Task description
Any picture in the data below should be skipped, while every line is repeated exactly.

========

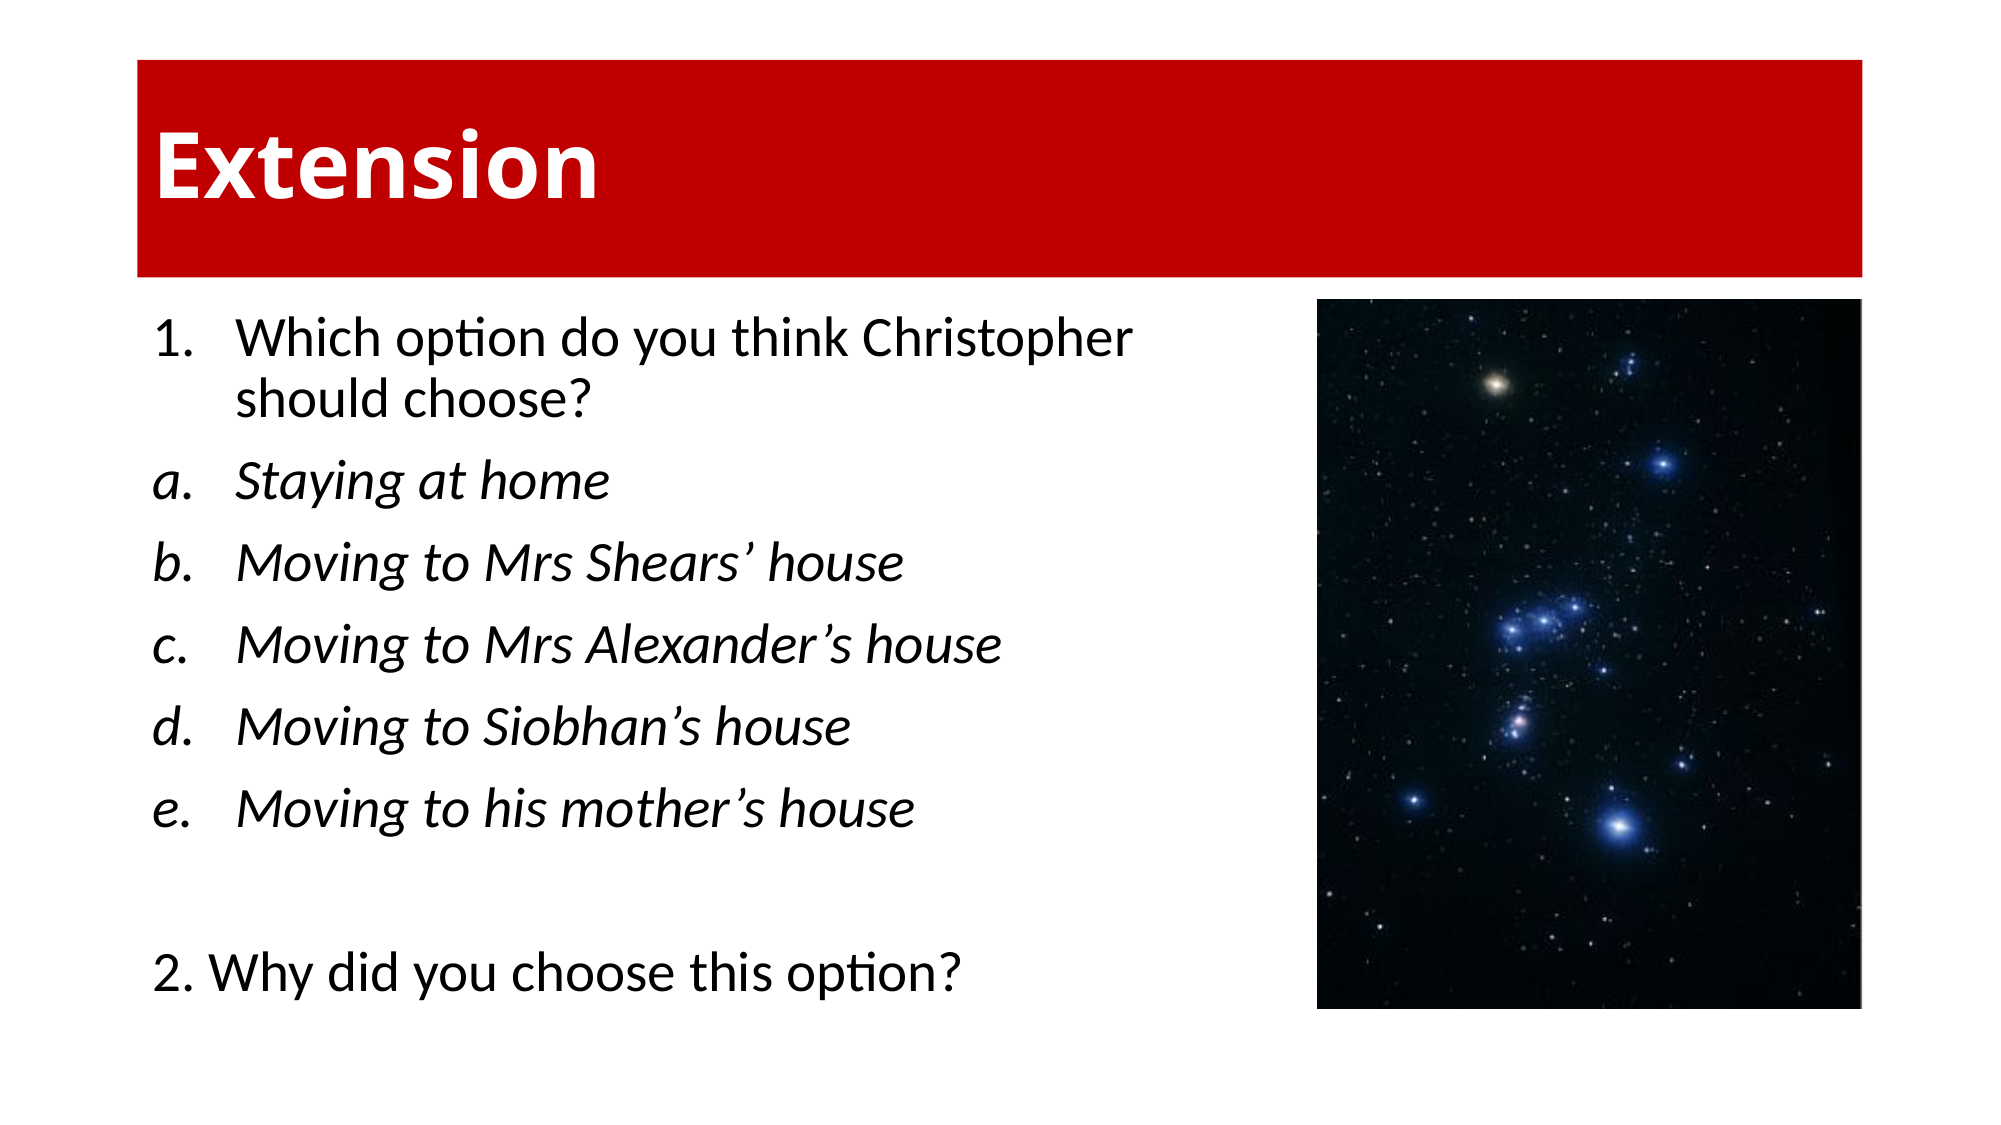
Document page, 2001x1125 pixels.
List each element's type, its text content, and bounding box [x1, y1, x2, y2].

list Which option do you think Christopher should choose? Staying at home Moving to Mrs Shears’ house Moving to Mrs Alexander’s house Moving to Siobhan’s house Moving to his mother’s house 2. Why did you choose this option? [137, 299, 1318, 1014]
title Extension [137, 59, 1863, 278]
picture [1317, 299, 1863, 1009]
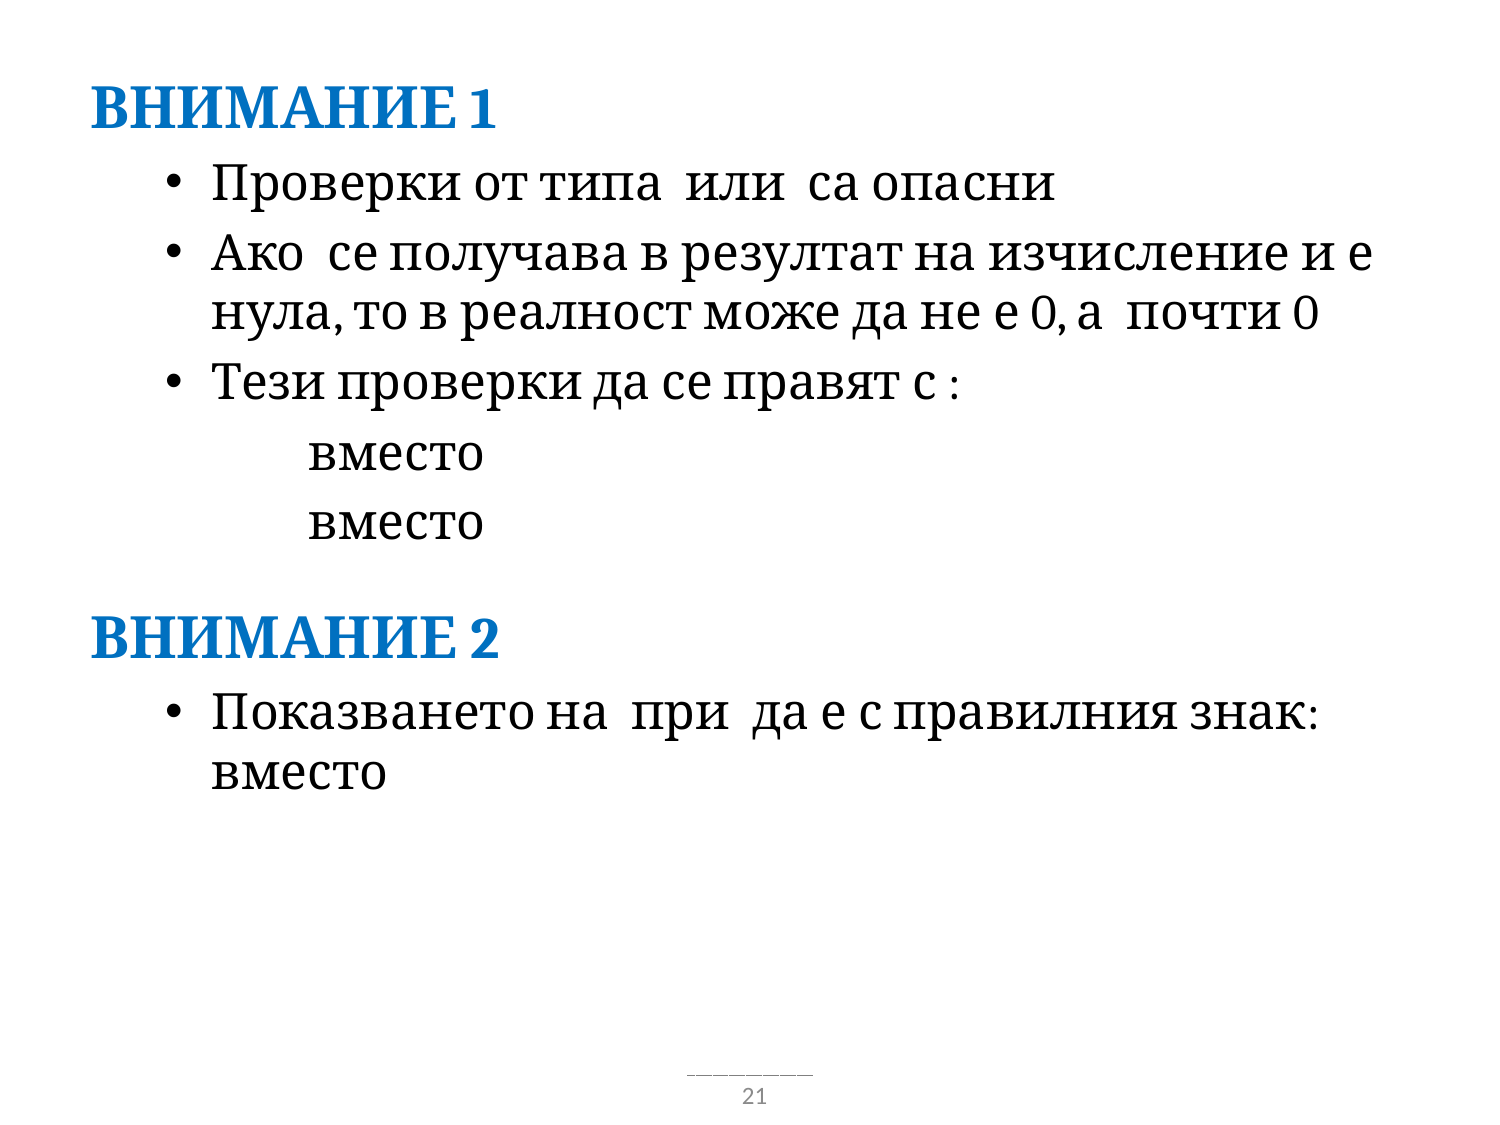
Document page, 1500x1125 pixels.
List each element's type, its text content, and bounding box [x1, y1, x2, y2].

slide_number 21 [579, 1065, 930, 1125]
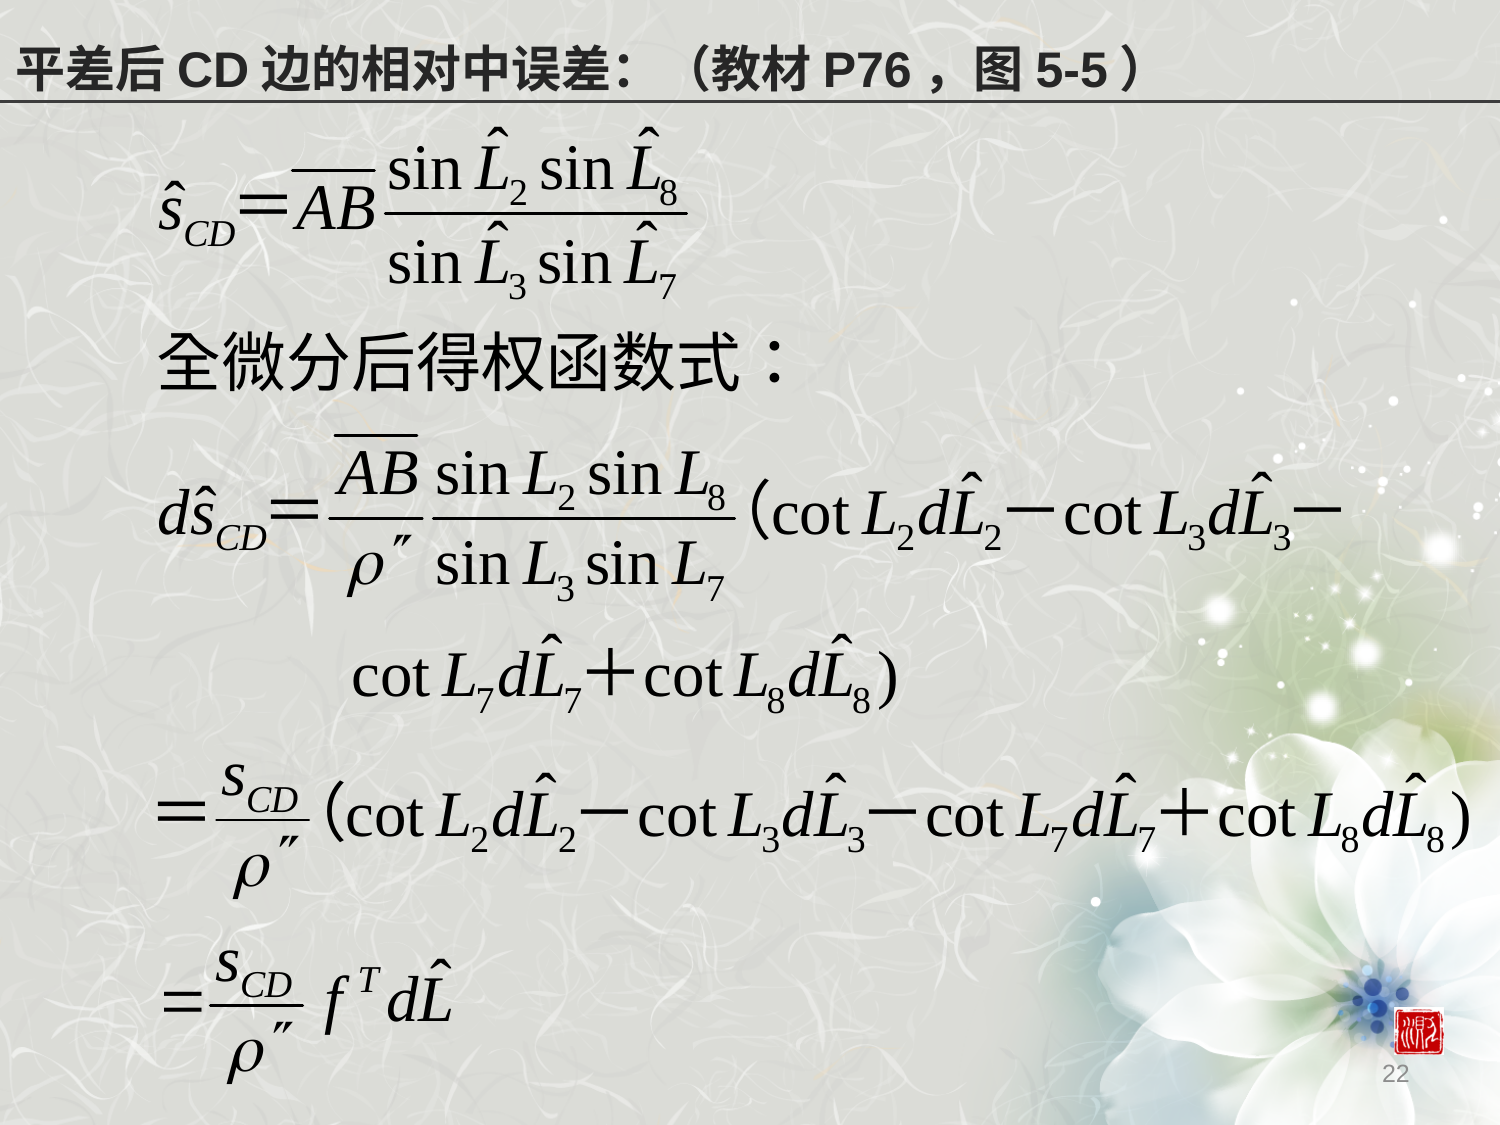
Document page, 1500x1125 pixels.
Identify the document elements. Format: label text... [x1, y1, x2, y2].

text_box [147, 112, 1484, 1099]
list 平差后CD边的相对中误差：（教材P76，图5-5） [0, 0, 1500, 1125]
picture [1394, 1007, 1444, 1055]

========

Answer to this exercise
Document page, 2001x1125 pixels.
List each element's type, its text content, and bounding box [x1, y1, x2, y2].

list Which option do you think Christopher should choose? Staying at home Moving to Mrs Shears’ house Moving to Mrs Alexander’s house Moving to Siobhan’s house Moving to his mother’s house 2. Why did you choose this option? [137, 299, 1318, 1014]
title Extension [137, 59, 1863, 278]
picture [1317, 299, 1863, 1009]
Document page, 1500x1125 pixels.
List each element's type, its text content, and bounding box [x1, y1, x2, y2].

slide_number 21 [579, 1065, 930, 1125]
Document page, 1500x1125 pixels.
Identify the document elements. Format: label text... [x1, y1, x2, y2].

text_box [147, 112, 1484, 1099]
list 平差后CD边的相对中误差：（教材P76，图5-5） [0, 0, 1500, 1125]
picture [1394, 1007, 1444, 1055]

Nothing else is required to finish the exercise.